В здешнем отделении Берегового лагеря вейсманистов-морганистов было двое. И оба они как члены бригады «куда пошлют» жили в этом бараке. Поэтому, кроме обобщающего «морган-мендель», каждый из них носил еще индивидуальное прозвище, также связанное с их бывшей ролью апологетов реакционной науки. «Садовый горошек» был автором учебника биологии для сельскохозяйственных школ. В главе о законах наследственности он не сделал пояснения, что так называемые «законы Менделя», выведенные этим монахом из наблюдений за цветением садового горошка, являются лишь статистическими, а отнюдь не биологическими закономерностями. Следствие и суд усмотрели в этом упущении злонамеренность, и садовый горошек тихого инока обошелся его незадачливому последователю в пятнадцать лет лагеря особого режима. Другой морган-мендель в прошлом был доцентом одной из кафедр биологического факультета университета. Отсюда и его барачное прозвище — «Доцент».

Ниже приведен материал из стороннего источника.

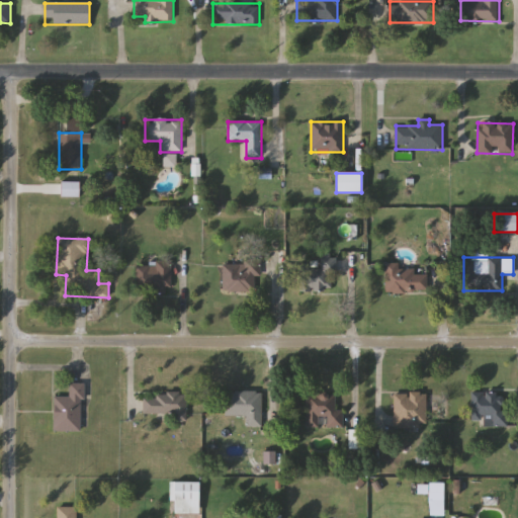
[(334,292),(298,291),(298,268),(321,269),(321,258),(334,259),(334,292)]
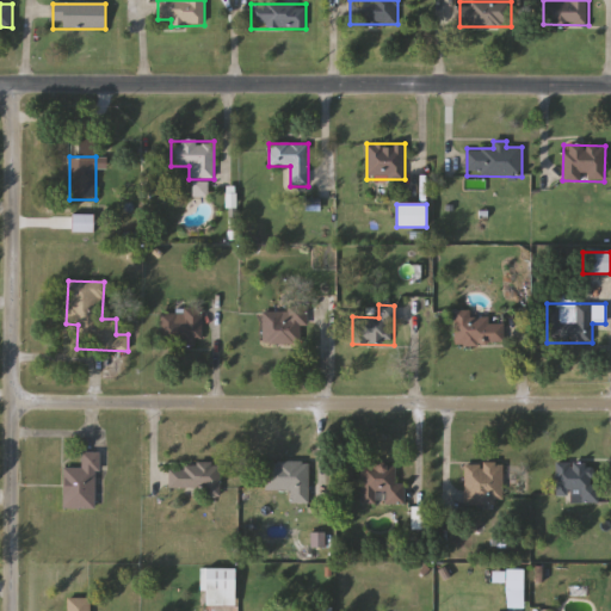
[(263,309),(303,309),(303,344),(263,344),(263,309)]
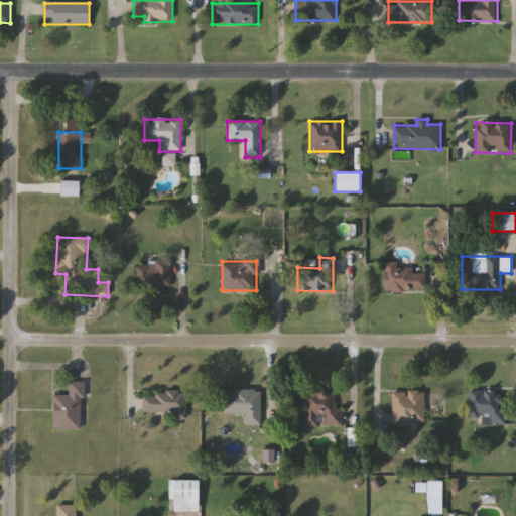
[(384,290),(384,263),(397,263),(397,268),(413,268),(414,272),(425,272),(426,290),(384,290)]
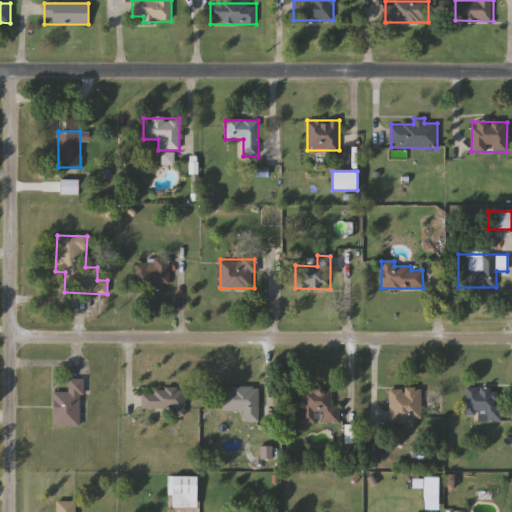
[(134,288),(134,262),(169,262),(169,288),(134,288)]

Хотя Комский еще не спал, но откинул одеяло лишь после довольно настойчивых толчков в плечо Шестьсот Шестьдесят Шестого, так как никаких писем не ждал. Несмотря на свои сорок лет, женат он не был. Его родители давно умерли, а единственный брат погиб на фронте. Конечно, возможно, что письмо мог написать кто-нибудь из знакомых или товарищей по работе. Но в принципе возможно и нахождение клада под полом этого барака. Практически же письмо с воли исключалось. Не такие сейчас времена, чтобы кто-нибудь ради бесцельной переписки с осужденным врагом народа решился навлечь на себя подозрение в политической неблагонадежности. От заключенных особлага отрекаются нередко даже их жены и дети. Пример тому — тот же Садовый Горошек. Этот любящий муж и отец, помимо тех двух писем в год, которые разрешается посылать отсюда домой, выхлопотал у начальства разрешение послать еще одно письмо. Рискуя угодить в поездной карцер, он выбрасывал из вагонного оконца на этапе «ксивы» в самодельных конвертах. С одной из пересылок на деньги, вырученные от продажи пиджака, отправил жене телеграмму. Ответом ему на протяжении почти двух лет было глухое молчание. И только недавно Садовый Горошек получил, наконец, письмо из дома. По поручению матери, точнее под ее диктовку, ему писала его десятилетняя дочь. Девочка просила папу не беспокоить их более своими письмами. Она и мама не желают иметь ничего общего с человеком, которого советский суд счел за благо изолировать от общества. Садовый Горошек тогда страшно убивался. Он и подумать не мог прежде, что его подруга жизни способна проявить к нему такое непостижимое бездушие. И терялся в догадках, пытаясь его объяснить. Что это? Холодная расчетливость или некритичность гражданского мышления, когда человек верит всему, исходящему от властей предержащих? Доцент, слушая сетования Садового Горошка, угрюмо усмехался. Так ему, рыхлому папаше-обывателю, и надо! Не напрашивайся на общение с теми, для кого ты теперь отрезанный ломоть, прошлогодний снег, скорлупа от выеденного яйца! Тем более что письма из спецлагеря — вроде голосов из загробного мира, слышимых в старину дураками на спиритических сеансах. Нельзя писать о местности, в которой ты живешь, о работе, которую выполняешь, даже о собственном самочувствии. Большинство пишут отсюда родным, чтобы выклянчить у них продуктовую посылочку. Но ведь такая посылка — это унизительная милостыня, которую принявший никогда и ничем не сможет возместить. И у отверженных должно быть свое достоинство.
Садовый Горошек возражал, что хорошо одиночке-бобылю, вроде Комского, рассуждать так! А каково ему, переживающему крушение семьи, составлявшей главный смысл его жизни! И снова Комский сардонически усмехался. Если ласточка вьет гнездо на краю вулканического кратера, постоянно угрожающего извержением, то с нее и спрос мал. А человек должен думать, в какое время он живет. И не давать воли инстинкту размножения, за какую бы личину этот инстинкт ни прятался — романтической любви к женщине или этакой вот тяги к домашнему уюту! Комский был убежденным холостяком и до ареста. Но, так сказать, для себя. Теперь же он был убежден, что в эпоху «империалистических войн и пролетарских революций» надо быть дураком, чтобы жениться, а тем более заводить детей. Не особенно верил бывший доцент и в дружбу. Вообще это был хмурый и необщительный человек, если и любивший в своей жизни что-нибудь по-настоящему, так это свою науку. Отлучение от нее он переживал очень тяжело, хотя никому этого не говорил, даже бывшему коллеге по профессии — Садовому Горошку.